Sir Freddie, 70, said in London that as a Bahamian citizen running a Bahamian company he expected to have no trouble in getting the necessary licences to operate.
When Laker Airways Skytrain collapsed in February 1982, it seemed that the buccaneering career of Britain's most famous airline entrepreneur was over. He said at the time that his company had been forced out of business by unfair competition.
Sir Freddie's claims were supported in a court case brought by the liquidators of Laker Airways against British Airways and a group of other airlines alleging that they had conspired unfairly to force Laker out of business. The case was settled out of court with the airline's founder receiving a personal settlement of nearly pounds 6m.

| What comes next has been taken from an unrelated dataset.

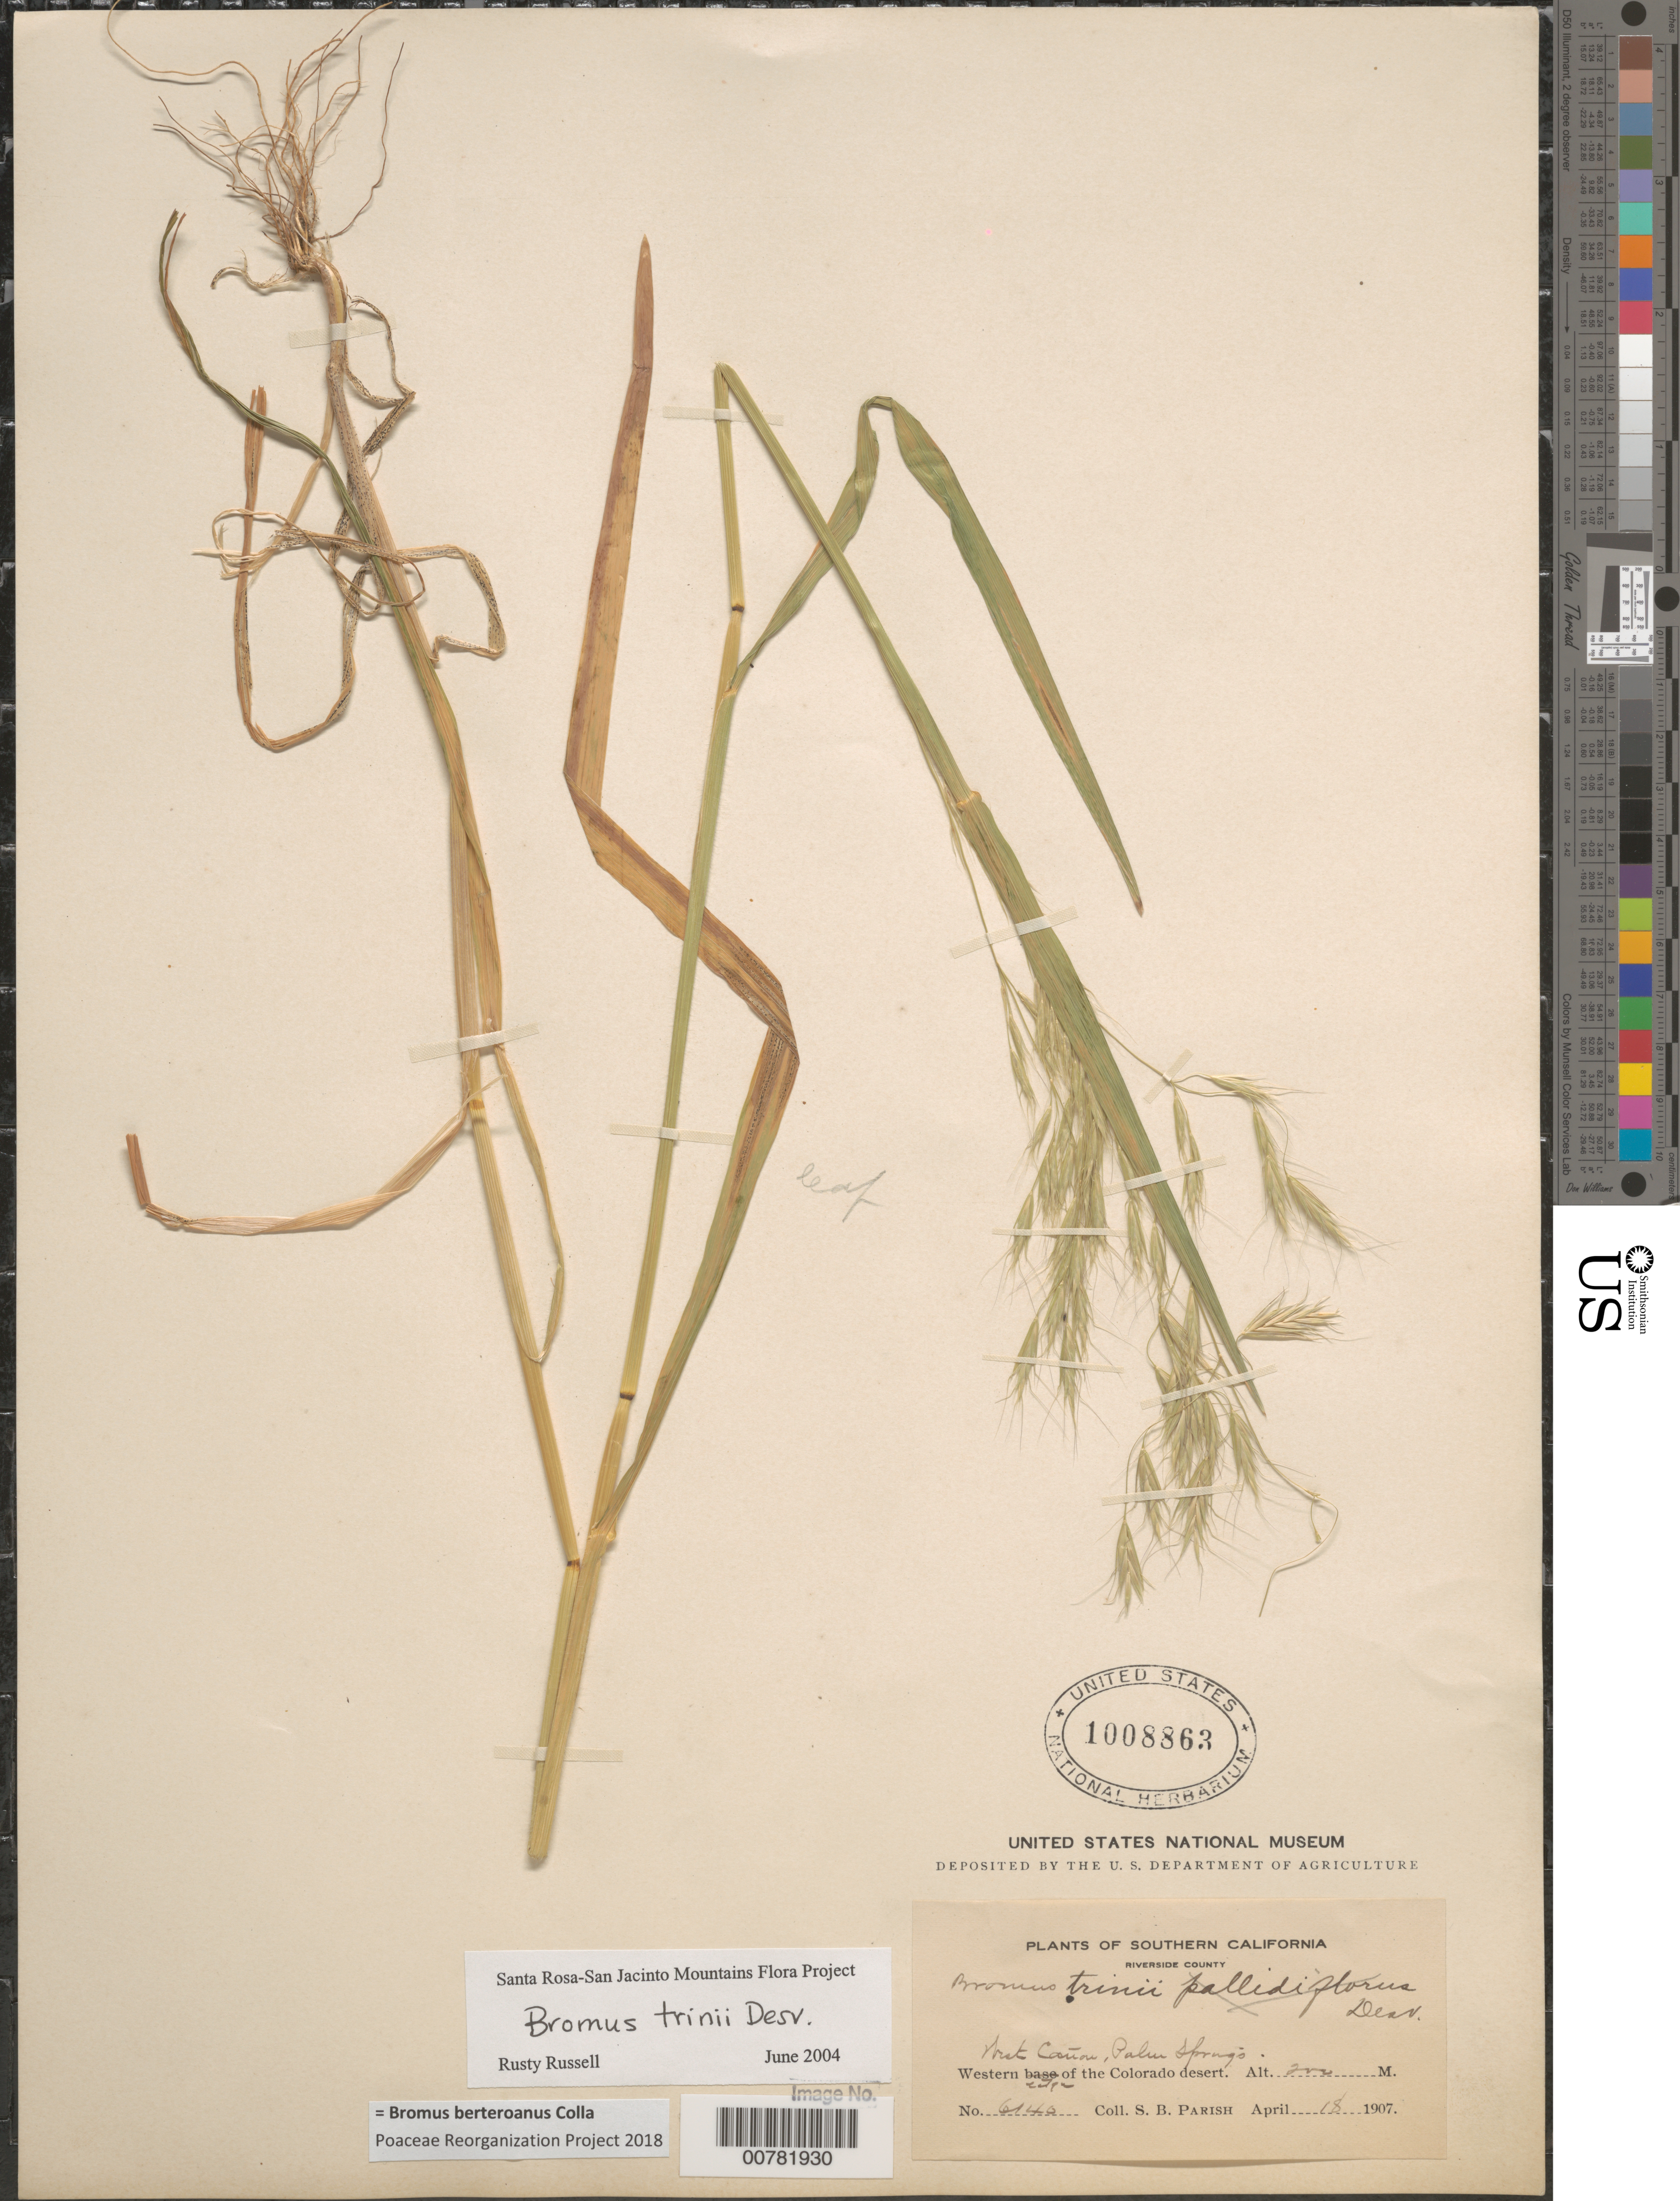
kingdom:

He worked in Miami and the Bahamas as a consultant for 'Tiny' Rowland's Princess hotel and casino group. He returned to the airline business earlier this year when he set up Laker Airways (Bahamas) Ltd to operate a charter contract for Princess using two Boeing 727 aircraft to fly customers from several US airports to the Bahamas.
Yesterday Sir Freddie disclosed that he has applied to the American Department of Transportation for authority to operate these charter services as scheduled flights.
When Laker replaces the Boeing 727s next year he is planning to acquire 'two or three' aircraft which will have the range to operate non-stop from the United States to Europe. He is planning to run services from US airports such as Orlando to London and Frankfurt via the Bahamas.
Sir Freddie said that fares for the services would be competitive. 'My fares have always been cost- related,' he said. His two-night packages to the Bahamas from Orlando, including return air travel, cost pounds 88.